Titolo
SENT. 71/96. PROCESSO PENALE - MISURE CAUTELARI PERSONALI (NELLA SPECIE: CUSTODIA CAUTELARE IN CARCERE) - APPELLO - EMISSIONE DEL DECRETO DI RINVIO A GIUDIZIO - IMPOSSIBILITA' DEL CONTROLLO, SIA FORMALE CHE SOSTANZIALE, SULLA PERSISTENZA DEL REQUISITO DELLA "GRAVITA' INDIZIARIA DI COLPEVOLEZZA" AI FINI DEL MANTENIMENTO DEL REGIME CAUTELARE - PRETESA IRRAGIONEVOLE DISPARITA' DI TRATTAMENTO TRA INDAGATI ED IMPUTATI, NONCHE' TRA IMPUTATI A SECONDA DELLA FASE PROCESSUALE IN CUI SI TROVINO - PRETESA COMPRESSIONE DEL DIRITTO DI DIFESA - PRETESA LESIONE DEL PRINCIPIO SECONDO CUI CONTRO I PROVVEDIMENTI SULLA LIBERTA' PERSONALE E' SEMPRE AMMESSO IL RICORSO IN CASSAZIONE PER VIOLAZIONE DI LEGGE - LIMITE IRRAGIONEVOLMENTE DISCRIMINATORIO E GRAVEMENTE LESIVO DEL DIRITTO DI DIFESA - ILLEGITTIMITA' COSTITUZIONALE PARZIALE.

+++

Consegna >> Quale misura cautelare personale indica la massima della sentenza 71/96 con le parole «NELLA SPECIE»?

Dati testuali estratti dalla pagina

+++

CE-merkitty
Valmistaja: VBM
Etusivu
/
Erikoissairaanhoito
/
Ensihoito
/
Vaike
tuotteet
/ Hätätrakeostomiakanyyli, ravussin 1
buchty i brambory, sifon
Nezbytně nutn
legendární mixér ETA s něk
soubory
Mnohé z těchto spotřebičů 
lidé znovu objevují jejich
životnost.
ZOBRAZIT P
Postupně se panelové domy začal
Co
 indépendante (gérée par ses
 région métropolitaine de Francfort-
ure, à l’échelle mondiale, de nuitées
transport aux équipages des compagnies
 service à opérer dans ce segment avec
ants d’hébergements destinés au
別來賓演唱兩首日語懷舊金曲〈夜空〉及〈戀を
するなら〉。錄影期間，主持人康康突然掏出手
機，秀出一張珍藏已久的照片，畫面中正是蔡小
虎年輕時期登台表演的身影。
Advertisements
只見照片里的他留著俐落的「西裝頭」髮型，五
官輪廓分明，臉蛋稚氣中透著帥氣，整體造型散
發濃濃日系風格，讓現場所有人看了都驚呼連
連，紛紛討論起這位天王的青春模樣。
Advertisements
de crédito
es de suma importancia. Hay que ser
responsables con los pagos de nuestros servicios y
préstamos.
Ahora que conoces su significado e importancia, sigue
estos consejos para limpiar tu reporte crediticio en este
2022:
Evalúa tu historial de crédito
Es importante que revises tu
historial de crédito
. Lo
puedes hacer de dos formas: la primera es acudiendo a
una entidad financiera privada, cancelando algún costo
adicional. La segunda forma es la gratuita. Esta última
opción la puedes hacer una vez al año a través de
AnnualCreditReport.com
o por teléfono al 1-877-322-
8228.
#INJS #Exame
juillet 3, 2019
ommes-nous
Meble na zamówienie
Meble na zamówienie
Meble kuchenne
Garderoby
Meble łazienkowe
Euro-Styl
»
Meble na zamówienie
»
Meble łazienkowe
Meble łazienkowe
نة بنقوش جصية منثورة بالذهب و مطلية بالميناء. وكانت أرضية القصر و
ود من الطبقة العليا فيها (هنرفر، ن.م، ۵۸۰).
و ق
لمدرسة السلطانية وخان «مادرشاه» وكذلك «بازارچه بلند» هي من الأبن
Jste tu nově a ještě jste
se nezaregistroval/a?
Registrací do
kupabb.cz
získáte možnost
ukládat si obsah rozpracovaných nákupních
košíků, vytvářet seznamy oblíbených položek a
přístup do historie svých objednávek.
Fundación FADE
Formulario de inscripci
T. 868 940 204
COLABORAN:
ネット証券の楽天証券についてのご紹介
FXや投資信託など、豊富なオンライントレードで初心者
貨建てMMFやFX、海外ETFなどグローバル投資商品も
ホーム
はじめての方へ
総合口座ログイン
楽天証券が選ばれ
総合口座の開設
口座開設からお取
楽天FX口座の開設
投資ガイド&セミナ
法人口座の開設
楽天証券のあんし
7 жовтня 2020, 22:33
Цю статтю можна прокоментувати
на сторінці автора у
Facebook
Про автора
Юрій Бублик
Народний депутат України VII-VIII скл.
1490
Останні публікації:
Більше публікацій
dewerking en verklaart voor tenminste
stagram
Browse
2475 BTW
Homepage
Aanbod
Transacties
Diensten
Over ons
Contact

+++

Risultato >> La custodia cautelare in carcere.